Guiding what to segment #18

Closed hbardak closed 1 month ago

hbardak commented 5 months ago

Hi ! Firstly amazing work ! Not really an issue but more a question.

By reading the white paper, I am not sure if you can choose what to segment rather than just the foreground, (a bit like Segment Anything Model). As I am just an artist, I am not understanding everything. Could you confirm or deny it ?

Best regards,

ZhengPeng7 commented 5 months ago

Hi, thx for your interest :) By now, the target to segment can not be specified. What the model should segment is learnt from the dataset (e.g., salient object detection). However, in my mind, it's easy to do a little modification on the dataset to get boxes of targets, which can be used as a prompt for you to choose which object you want to segment. Do you have that need? If this is really a useful thing to people like you in development, I can also spare some time to try to do that.

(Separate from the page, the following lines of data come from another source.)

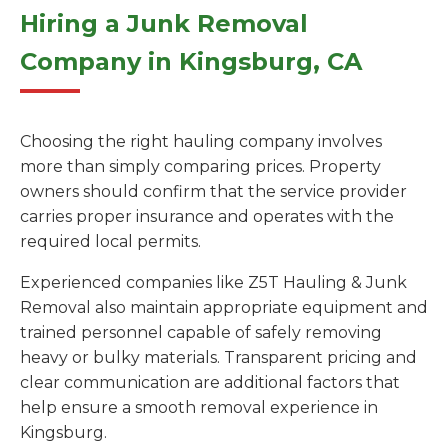
Hiring a Junk Removal
Company in Kingsburg, CA
Choosing the right hauling company involves
more than simply comparing prices. Property
owners should confirm that the service provider
carries proper insurance and operates with the
required local permits.
Experienced companies like Z5T Hauling & Junk
Removal also maintain appropriate equipment and
trained personnel capable of safely removing
heavy or bulky materials. Transparent pricing and
clear communication are additional factors that
help ensure a smooth removal experience in
Kingsburg.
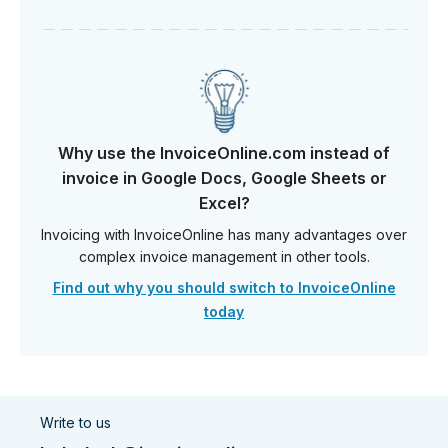
Why use the InvoiceOnline.com instead of
invoice in Google Docs, Google Sheets or
Excel?
Invoicing with InvoiceOnline has many advantages over
complex invoice management in other tools.
Find out why you should switch to InvoiceOnline
today
Write to us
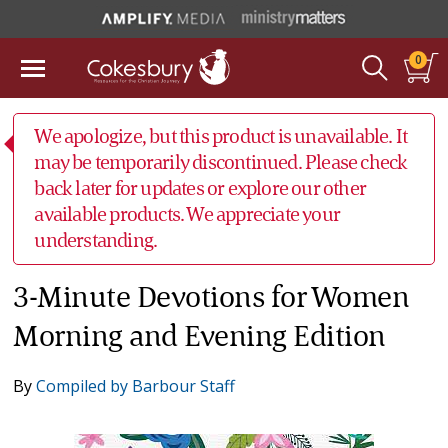
0
We apologize, but this product is unavailable. It
may be temporarily discontinued. Please check
back later for updates or explore our other
available products. We appreciate your
understanding.
3-Minute Devotions for Women
Morning and Evening Edition
By
Compiled by Barbour Staff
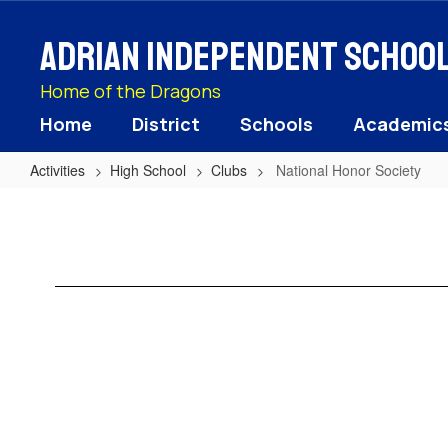
Skip
to
Adrian Independent School 
main
content
Home of the Dragons
Home
District
Schools
Academic
Activities
High School
Clubs
National Honor Society
National
Honor
Society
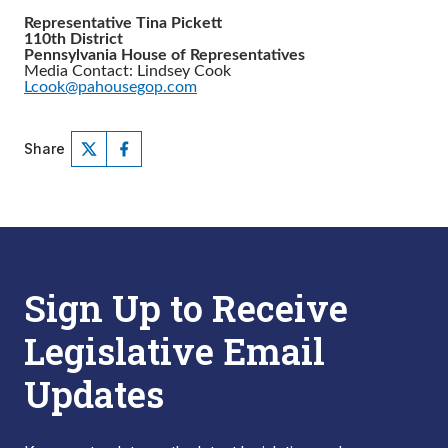
Representative Tina Pickett
110th District
Pennsylvania House of Representatives
Media Contact: Lindsey Cook
Lcook@pahousegop.com
Share
Sign Up to Receive
Legislative Email
Updates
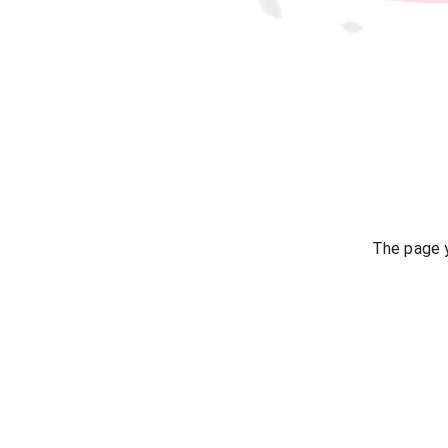
The page y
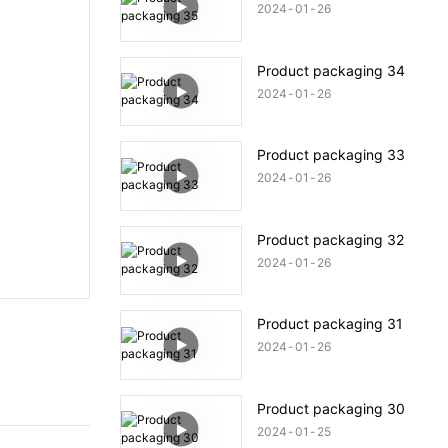
2024
01
26
Product packaging 34
2024
01
26
Product packaging 33
2024
01
26
Product packaging 32
2024
01
26
Product packaging 31
2024
01
26
Product packaging 30
2024
01
25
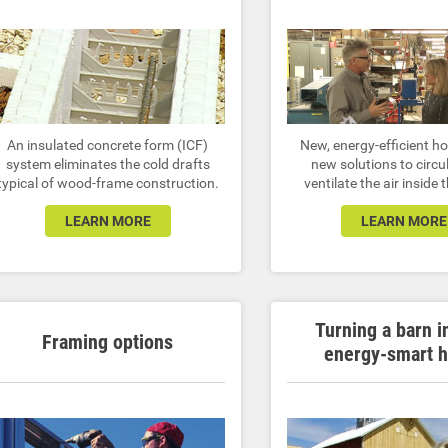
An insulated concrete form (ICF)
New, energy-efficient 
system eliminates the cold drafts
new solutions to circu
typical of wood-frame construction.
ventilate the air inside
LEARN MORE
LEARN MORE
Turning a barn i
Framing options
energy-smart 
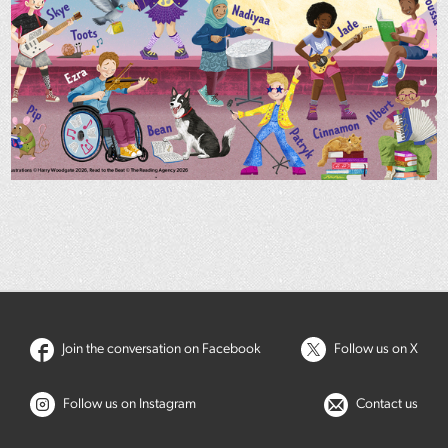
Join the conversation on Facebook
Follow us on X
Follow us on Instagram
Contact us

hbardak commented 5 months ago

I think that would be useful !

ZhengPeng7 commented 5 months ago

Alright, I'll try to spare some time to give it a try. Updates will be attached here (successful or not), you can wait for it.

hbardak commented 5 months ago

Amazing ! Thank you !

laxmaniron commented 4 months ago

any update on this for using a bounding box as input, just like SAM ?

ZhengPeng7 commented 4 months ago

It's still not, but may come out this week.

hbardak commented 4 months ago

amazing !

ZhengPeng7 commented 2 months ago

Hi there :) I made a colab with box guidance for BiRefNet inference. You can try it now. But now, the box info is manually put into the variable box, which is not user-friendly. I'll make a GUI to obtain the box info by drawings, and process multiple boxes.

laxmaniron commented 2 months ago

Thanks, will check this out.

rishabh063 commented 2 months ago

Very nice , did you train the model again ? and how were you able to get this dataset? @ZhengPeng7

Also make some comparison with SAM to see how the performance ?

rishabh063 commented 2 months ago

Oh i saw the colab code , you are just passing the cropped part , nice hack

ZhengPeng7 commented 2 months ago

Very nice , did you train the model again ? and how were you able to get this dataset? @ZhengPeng7

Also make some comparison with SAM to see how the performance ?

Thanks for the suggestion! I'll make some comparisons between them.

Yeah, I used to want to train a new model with a prompt encoder like what SAM does. But after that, when I discussed with some others, this simple but useful modification came to the mind. So I immediately established this simple demo.

hbardak commented 2 months ago

Thanks !

pred_pil = pred_and_show(box=[666, 250, 1100, 777])

Could you tell us how the coordinate of the box works ? I mean is top left pixel 0,0 ?

hbardak commented 2 months ago

SAM_Birefnet1.json

By the way I have done a comfy ui workflow that use SAM to get the BBOX before passing it to Birefnet

ZhengPeng7 commented 2 months ago

Thanks !

pred_pil = pred_and_show(box=[666, 250, 1100, 777])

Could you tell us how the coordinate of the box works ? I mean is top left pixel 0,0 ?

It's (x1, y1, x2, y2) as I wrote in colab before: 截屏2024-07-27 18 49 14

ZhengPeng7 commented 2 months ago

And thanks for that workflow file, I'll check it today :)

SuyueLiu commented 1 month ago

I used to want to train a new model with a prompt encoder like what SAM does

Thanks for your nice work. Have you tried to train BirefNet with prompt(Box) encoder and how was that?

ZhengPeng7 commented 1 month ago

Unfortunately, I'm in lack of GPUs now. When I have time and enough GPUs in the coming days, I'll still try to do that to see if it brings additional improvement.